The Science study I referenced earlier illustrates the opportunity there. The authors analyzed voluntarily reported emissions data for nearly 15,000 publicly traded companies. After normalizing the data by calculating it as a fraction of those firms’ operating profits, emissions varied widely even within each industry, with medians that were much lower than the means. They found that if all firms with emissions above their industry’s median made reductions to achieve the median, total emissions would decline by more than 70%.

A number of companies have come out in support of the California bills, like Microsoft, Ikea, and some of the biggest trade groups representing American clothing brands. There has also been intense opposition from agricultural and food businesses, airlines, cement companies, chambers of commerce, and the Western States Petroleum Association, which represents the oil and gas industry. Opponents have spent more than $7 million on lobbying efforts, according to an analysis by The Lever’s Rebecca Burns.
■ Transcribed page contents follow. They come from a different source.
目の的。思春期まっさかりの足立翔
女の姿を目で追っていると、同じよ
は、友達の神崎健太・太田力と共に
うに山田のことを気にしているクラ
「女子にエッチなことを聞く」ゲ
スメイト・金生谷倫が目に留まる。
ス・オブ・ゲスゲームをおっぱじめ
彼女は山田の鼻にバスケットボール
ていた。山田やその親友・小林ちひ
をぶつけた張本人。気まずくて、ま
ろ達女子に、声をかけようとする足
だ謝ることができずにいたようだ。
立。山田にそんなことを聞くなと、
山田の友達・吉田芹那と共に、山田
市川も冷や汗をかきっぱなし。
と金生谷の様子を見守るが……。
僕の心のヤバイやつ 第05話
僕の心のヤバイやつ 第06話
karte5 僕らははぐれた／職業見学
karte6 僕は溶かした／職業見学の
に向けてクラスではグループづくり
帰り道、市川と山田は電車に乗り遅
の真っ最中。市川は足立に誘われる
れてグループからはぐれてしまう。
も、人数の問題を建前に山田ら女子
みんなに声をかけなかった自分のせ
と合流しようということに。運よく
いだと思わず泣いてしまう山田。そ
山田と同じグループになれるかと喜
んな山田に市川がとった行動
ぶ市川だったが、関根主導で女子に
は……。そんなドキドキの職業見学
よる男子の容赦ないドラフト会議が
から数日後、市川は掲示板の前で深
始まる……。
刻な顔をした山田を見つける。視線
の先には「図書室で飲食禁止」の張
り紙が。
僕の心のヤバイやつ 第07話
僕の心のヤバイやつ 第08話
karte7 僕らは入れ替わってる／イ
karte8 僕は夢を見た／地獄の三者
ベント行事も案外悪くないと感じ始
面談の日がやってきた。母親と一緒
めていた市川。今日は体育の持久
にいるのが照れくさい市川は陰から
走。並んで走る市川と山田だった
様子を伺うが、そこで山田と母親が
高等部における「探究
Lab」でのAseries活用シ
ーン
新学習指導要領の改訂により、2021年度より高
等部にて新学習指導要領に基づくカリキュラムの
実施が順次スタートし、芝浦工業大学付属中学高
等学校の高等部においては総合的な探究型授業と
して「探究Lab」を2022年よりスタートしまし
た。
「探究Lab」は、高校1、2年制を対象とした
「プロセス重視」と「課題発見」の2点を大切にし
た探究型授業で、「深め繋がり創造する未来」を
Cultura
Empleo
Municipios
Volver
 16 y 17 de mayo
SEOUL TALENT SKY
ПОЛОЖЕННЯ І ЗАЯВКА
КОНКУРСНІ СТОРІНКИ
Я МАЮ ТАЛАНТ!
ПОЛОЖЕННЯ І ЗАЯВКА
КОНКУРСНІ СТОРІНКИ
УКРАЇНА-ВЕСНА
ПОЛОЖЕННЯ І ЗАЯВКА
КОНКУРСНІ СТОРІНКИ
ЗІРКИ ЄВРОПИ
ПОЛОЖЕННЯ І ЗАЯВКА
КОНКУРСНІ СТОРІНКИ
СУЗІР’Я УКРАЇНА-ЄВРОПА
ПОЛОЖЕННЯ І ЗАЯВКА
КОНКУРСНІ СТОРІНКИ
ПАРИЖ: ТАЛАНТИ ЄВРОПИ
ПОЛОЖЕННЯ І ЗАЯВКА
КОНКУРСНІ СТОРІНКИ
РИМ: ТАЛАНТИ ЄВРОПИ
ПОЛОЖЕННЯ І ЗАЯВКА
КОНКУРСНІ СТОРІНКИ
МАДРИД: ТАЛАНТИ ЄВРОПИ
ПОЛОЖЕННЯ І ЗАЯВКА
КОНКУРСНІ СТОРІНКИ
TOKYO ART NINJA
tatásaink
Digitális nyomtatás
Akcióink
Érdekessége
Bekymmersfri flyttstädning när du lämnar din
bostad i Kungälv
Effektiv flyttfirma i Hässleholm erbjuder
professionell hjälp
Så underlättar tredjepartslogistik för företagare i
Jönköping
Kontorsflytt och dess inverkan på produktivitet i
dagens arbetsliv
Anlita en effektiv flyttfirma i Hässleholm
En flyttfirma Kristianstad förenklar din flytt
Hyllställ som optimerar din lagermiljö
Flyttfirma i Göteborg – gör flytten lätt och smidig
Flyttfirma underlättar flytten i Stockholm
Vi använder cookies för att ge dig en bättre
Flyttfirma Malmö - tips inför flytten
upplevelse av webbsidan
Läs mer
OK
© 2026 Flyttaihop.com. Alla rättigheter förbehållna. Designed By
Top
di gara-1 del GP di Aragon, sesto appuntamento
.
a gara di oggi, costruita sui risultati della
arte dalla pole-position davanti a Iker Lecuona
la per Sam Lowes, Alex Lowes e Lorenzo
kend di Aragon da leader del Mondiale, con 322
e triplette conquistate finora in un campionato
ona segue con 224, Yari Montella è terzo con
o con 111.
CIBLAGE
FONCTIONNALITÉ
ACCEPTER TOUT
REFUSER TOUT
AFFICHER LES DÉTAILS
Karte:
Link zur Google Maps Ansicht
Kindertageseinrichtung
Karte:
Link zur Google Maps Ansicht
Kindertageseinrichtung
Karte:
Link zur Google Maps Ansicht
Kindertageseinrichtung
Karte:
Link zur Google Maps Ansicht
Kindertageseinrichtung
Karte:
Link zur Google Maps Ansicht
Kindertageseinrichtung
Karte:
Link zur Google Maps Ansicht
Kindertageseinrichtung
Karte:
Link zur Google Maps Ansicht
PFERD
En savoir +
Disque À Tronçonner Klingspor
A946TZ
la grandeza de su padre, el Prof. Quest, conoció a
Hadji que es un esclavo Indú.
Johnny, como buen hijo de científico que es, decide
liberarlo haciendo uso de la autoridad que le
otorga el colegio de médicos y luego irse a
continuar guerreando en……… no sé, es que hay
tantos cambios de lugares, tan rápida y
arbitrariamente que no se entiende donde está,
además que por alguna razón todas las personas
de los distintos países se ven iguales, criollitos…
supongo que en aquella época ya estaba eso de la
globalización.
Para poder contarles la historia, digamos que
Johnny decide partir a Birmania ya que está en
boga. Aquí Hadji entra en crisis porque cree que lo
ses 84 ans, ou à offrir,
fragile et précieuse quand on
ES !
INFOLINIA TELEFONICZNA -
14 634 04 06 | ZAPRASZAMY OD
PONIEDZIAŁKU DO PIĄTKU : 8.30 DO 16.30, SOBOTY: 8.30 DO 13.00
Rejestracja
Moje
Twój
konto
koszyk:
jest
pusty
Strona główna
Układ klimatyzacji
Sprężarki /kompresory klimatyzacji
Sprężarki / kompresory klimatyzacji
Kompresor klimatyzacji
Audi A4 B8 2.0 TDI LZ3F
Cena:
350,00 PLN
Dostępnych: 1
But it seems that even if the California bills don’t pass, it’s only a matter of time before companies face similar requirements elsewhere. The European Union is close to finalizing standards for emissions disclosure that will apply to some 50,000 companies, including many headquartered in the United States, beginning in 2024. In the U.S., the Biden administration’s “Buy Clean” initiative requires the government to procure building materials that meet certain carbon thresholds, meaning manufacturers will have to measure and report their emissions. A number of states have passed or are contemplating similar programs. There are also the upcoming SEC rules I mentioned earlier.

“When you take a step back, it is an unequivocal trend that the world is moving to more mandatory climate disclosure,” said Rothstein.